#### [Prompt]
Update the lines from the first one through the line containing "serieuze overlast te", replacing "foro" with "grupo" and leaving everything else unchanged.

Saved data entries
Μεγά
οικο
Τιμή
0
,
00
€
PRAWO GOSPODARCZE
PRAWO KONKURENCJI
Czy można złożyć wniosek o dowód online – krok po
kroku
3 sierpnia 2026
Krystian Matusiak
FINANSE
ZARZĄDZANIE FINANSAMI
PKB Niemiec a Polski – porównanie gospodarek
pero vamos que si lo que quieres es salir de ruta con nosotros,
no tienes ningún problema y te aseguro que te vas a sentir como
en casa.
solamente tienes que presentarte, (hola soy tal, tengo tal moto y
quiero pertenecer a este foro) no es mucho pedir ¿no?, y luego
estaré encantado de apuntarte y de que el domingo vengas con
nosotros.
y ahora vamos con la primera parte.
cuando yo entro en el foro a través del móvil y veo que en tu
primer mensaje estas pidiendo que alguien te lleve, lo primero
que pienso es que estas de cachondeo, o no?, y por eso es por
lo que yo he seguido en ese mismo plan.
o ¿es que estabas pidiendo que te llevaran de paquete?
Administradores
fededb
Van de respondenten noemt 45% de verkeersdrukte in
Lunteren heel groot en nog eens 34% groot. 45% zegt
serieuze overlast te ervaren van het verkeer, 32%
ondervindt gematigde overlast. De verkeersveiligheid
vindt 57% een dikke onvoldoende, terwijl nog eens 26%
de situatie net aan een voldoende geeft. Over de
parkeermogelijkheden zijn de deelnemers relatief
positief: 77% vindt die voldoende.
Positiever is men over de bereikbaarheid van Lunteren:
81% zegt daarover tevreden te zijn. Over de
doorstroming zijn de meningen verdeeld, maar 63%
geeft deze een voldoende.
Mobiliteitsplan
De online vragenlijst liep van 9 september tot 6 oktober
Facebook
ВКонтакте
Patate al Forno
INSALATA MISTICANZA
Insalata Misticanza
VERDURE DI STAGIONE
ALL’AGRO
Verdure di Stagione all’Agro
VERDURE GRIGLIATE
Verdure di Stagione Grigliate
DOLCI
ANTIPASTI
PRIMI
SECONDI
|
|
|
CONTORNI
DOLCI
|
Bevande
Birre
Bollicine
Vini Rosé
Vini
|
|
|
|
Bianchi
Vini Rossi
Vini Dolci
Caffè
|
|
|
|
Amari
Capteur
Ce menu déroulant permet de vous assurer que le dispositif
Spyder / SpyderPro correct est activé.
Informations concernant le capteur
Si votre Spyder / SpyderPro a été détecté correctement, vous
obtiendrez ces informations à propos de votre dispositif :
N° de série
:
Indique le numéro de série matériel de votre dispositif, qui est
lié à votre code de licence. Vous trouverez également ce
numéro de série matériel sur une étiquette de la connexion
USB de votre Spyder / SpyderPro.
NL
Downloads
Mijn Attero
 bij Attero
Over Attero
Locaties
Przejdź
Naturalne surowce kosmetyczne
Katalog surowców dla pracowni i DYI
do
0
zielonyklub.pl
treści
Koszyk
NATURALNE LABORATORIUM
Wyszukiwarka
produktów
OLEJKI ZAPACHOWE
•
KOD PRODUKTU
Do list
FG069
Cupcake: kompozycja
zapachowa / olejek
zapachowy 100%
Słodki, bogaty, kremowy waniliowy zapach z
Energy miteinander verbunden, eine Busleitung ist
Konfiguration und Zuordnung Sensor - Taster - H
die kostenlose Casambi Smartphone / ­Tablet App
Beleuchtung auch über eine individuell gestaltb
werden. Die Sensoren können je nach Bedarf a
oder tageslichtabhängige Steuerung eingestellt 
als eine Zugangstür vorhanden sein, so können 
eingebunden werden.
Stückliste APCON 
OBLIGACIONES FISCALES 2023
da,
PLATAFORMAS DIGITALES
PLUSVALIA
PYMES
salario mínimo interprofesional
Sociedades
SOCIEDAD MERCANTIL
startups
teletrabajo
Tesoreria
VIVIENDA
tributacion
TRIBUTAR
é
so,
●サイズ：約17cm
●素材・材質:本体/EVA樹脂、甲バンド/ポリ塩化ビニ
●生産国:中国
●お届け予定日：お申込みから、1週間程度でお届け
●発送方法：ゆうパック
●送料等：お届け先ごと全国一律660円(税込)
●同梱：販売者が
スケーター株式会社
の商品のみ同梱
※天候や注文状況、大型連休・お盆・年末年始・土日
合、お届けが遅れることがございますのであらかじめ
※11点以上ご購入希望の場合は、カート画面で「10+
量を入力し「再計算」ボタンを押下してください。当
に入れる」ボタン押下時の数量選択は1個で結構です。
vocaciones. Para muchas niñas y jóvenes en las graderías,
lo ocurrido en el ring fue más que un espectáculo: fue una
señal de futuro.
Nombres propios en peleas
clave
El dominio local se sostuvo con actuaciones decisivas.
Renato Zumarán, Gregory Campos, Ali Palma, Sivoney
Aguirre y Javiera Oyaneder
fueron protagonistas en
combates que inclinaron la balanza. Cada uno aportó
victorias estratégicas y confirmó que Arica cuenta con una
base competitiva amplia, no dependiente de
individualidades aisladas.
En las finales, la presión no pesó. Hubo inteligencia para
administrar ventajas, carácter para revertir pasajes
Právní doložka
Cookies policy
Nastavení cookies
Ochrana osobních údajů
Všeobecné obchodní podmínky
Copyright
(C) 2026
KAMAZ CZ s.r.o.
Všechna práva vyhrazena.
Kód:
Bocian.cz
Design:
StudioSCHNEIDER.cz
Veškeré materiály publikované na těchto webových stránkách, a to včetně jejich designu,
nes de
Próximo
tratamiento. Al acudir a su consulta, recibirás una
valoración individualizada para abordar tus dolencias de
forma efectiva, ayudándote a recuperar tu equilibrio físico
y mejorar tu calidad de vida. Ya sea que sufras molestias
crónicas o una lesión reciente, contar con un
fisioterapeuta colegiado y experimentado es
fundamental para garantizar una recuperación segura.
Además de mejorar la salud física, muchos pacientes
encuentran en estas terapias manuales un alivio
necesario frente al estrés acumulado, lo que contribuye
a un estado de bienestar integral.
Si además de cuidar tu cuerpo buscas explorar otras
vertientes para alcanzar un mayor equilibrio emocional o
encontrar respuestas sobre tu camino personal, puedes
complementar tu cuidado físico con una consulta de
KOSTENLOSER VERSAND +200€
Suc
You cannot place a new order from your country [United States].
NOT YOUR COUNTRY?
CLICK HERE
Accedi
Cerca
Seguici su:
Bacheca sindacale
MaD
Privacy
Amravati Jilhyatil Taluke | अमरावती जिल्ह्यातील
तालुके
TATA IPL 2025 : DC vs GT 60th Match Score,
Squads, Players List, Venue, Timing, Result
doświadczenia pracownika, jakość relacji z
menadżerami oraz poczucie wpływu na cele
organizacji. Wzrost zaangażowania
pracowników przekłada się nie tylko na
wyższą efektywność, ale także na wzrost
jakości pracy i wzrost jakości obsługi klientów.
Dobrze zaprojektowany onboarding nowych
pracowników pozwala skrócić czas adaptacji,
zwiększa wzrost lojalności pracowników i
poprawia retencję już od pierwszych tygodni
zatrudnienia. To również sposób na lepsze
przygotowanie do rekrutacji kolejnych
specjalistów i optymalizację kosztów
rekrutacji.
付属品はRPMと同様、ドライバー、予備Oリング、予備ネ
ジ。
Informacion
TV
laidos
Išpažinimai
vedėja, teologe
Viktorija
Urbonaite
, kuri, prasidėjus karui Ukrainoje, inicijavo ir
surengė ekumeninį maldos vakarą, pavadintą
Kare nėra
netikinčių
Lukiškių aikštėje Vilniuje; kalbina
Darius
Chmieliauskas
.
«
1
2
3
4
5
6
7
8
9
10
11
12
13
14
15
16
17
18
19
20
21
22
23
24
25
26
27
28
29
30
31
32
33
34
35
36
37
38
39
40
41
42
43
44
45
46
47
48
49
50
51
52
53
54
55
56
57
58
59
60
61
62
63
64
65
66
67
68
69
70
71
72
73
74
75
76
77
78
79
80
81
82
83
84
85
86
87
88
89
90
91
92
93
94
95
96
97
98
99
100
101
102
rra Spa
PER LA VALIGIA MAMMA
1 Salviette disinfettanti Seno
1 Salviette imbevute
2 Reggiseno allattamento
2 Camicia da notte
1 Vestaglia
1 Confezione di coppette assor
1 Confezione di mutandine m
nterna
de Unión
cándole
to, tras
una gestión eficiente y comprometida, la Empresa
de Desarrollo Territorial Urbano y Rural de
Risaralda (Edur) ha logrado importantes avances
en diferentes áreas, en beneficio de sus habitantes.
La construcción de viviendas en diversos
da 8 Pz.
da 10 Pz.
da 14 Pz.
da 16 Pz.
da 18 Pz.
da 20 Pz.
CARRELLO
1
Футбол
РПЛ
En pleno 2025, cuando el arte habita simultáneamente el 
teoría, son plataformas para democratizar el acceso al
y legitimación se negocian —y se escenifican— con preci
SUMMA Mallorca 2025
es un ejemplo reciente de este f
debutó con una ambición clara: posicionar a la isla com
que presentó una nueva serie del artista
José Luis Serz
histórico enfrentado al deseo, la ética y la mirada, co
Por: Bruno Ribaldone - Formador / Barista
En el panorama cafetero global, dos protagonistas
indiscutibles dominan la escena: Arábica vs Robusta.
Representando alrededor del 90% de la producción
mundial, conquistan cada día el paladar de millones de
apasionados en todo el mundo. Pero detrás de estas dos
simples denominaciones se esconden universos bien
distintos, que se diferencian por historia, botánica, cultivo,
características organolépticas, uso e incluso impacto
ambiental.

#### [Written answer]
Μεγά
οικο
Τιμή
0
,
00
€
PRAWO GOSPODARCZE
PRAWO KONKURENCJI
Czy można złożyć wniosek o dowód online – krok po
kroku
3 sierpnia 2026
Krystian Matusiak
FINANSE
ZARZĄDZANIE FINANSAMI
PKB Niemiec a Polski – porównanie gospodarek
pero vamos que si lo que quieres es salir de ruta con nosotros,
no tienes ningún problema y te aseguro que te vas a sentir como
en casa.
solamente tienes que presentarte, (hola soy tal, tengo tal moto y
quiero pertenecer a este grupo) no es mucho pedir ¿no?, y luego
estaré encantado de apuntarte y de que el domingo vengas con
nosotros.
y ahora vamos con la primera parte.
cuando yo entro en el grupo a través del móvil y veo que en tu
primer mensaje estas pidiendo que alguien te lleve, lo primero
que pienso es que estas de cachondeo, o no?, y por eso es por
lo que yo he seguido en ese mismo plan.
o ¿es que estabas pidiendo que te llevaran de paquete?
Administradores
fededb
Van de respondenten noemt 45% de verkeersdrukte in
Lunteren heel groot en nog eens 34% groot. 45% zegt
serieuze overlast te ervaren van het verkeer, 32%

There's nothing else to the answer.